O mercado nacional segue atento às discussões em torno do impasse sobre o IOF, enquanto o ministro da Fazenda, Fernando Haddad, vem se reunindo com os líderes do Congresso para negociar novas propostas a fim de alcançar a meta fiscal após os parlamentares reagirem negativamente ao decreto do governo.
Nesta terça, falando em coletiva de imprensa, Lula respaldou as negociações entre Haddad e os parlamentares, ressaltando que o ministro esteve desde o início disposto a discutir alterações à medida anunciada no mês passado.
“Em nenhum momento o companheiro Haddad teve qualquer problema de rediscutir o assunto”, disse Lula na coletiva. “A apresentação do IOF foi o que eles pensaram naquele instante. Aí se aparece alguém com ideia melhor e ele topa discutir, vamos discutir.”
Segundo Fernando Bergallo, diretor de operações da FB Capital, as falas de Lula fornecem um sinal positivo de que o governo não vai pressionar por manter o decreto do IOF e de que está disposto em recuar para se alinhar com os interesses do Congresso.
“Melhora a percepção de interlocução do Congresso com o governo.
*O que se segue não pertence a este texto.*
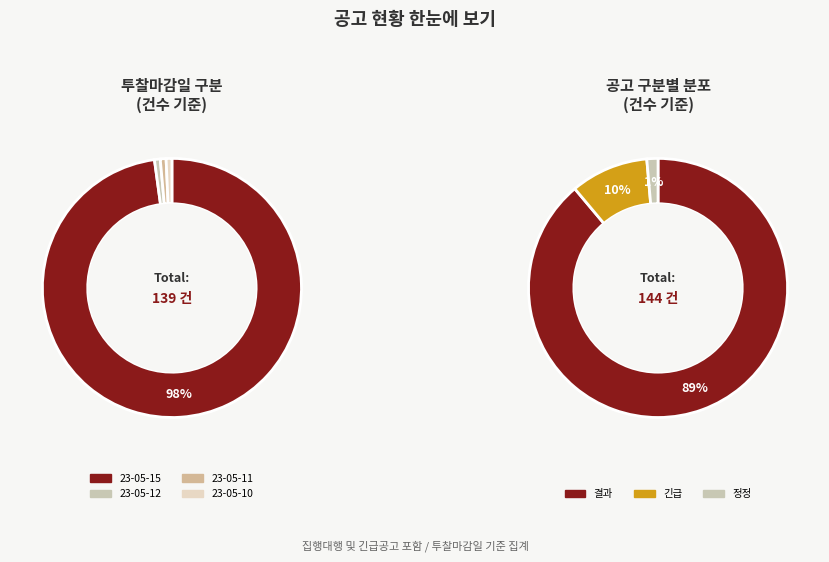

How many slices are in this pie chart?

4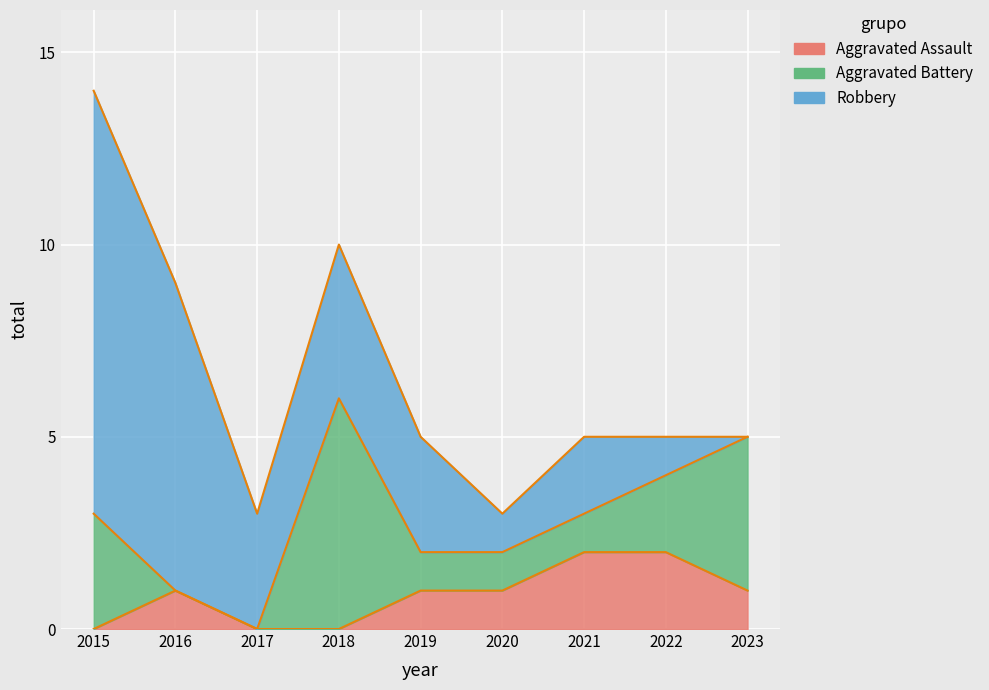

Which series has the largest range (max minus min)?

Robbery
Essa percepção tinha se deteriorado com o jeito estabanado que ocorreu o anúncio do IOF. Além disso, parece que, ao invés de judicializar a questão, que era um caminho possível, estão trabalhando para um caminho alternativo”, afirmou.
O ministro afirmou que as medidas encontram respaldo dos comandos da Câmara dos Deputados e do Senado, ressaltando que a decisão sobre o tema deve ser levada a público “em algumas horas”.
Durante a coletiva de Lula, o dólar devolveu os ganhos que vinha acumulando durante a manhã, ao acompanhar o avanço da divisa norte-americana no exterior, e passou a cair ante o real, com os investidores digerindo bem os comentários de Lula sobre a questão do IOF.
A moeda dos Estados Unidos tinha atingido a maior cotação do dia, a R$5,7094 (+0,62%), às 9h55.
No exterior, a política comercial dos EUA voltou a ocupar as atenções dos mercados depois que o presidente Donald Trump anunciou plano para dobrar as tarifas sobre aço e alumínio importados para 50% e acusou a China de violar um entendimento alcançado pelos dois países no mês anterior.
Analistas e investidores temem que as tarifas de Trump provoquem maiores danos justamente na economia norte-americana, o que, junto das incertezas sobre a política comercial, tem provocado uma abandono de ativos dos EUA, sendo o dólar o mais prejudicado desse processo.
A expectativa sobre a questão está voltada para quarta-feira, quando as tarifas mais altas estão previstas para entrar em vigor e encerra o prazo que o governo dos EUA forneceu aos parceiros para apresentarem suas melhores propostas de acordos comerciais.
O índice do dólar — que mede o desempenho da moeda norte-americana frente a uma cesta de seis divisas — subia 0,63%, a 99,207.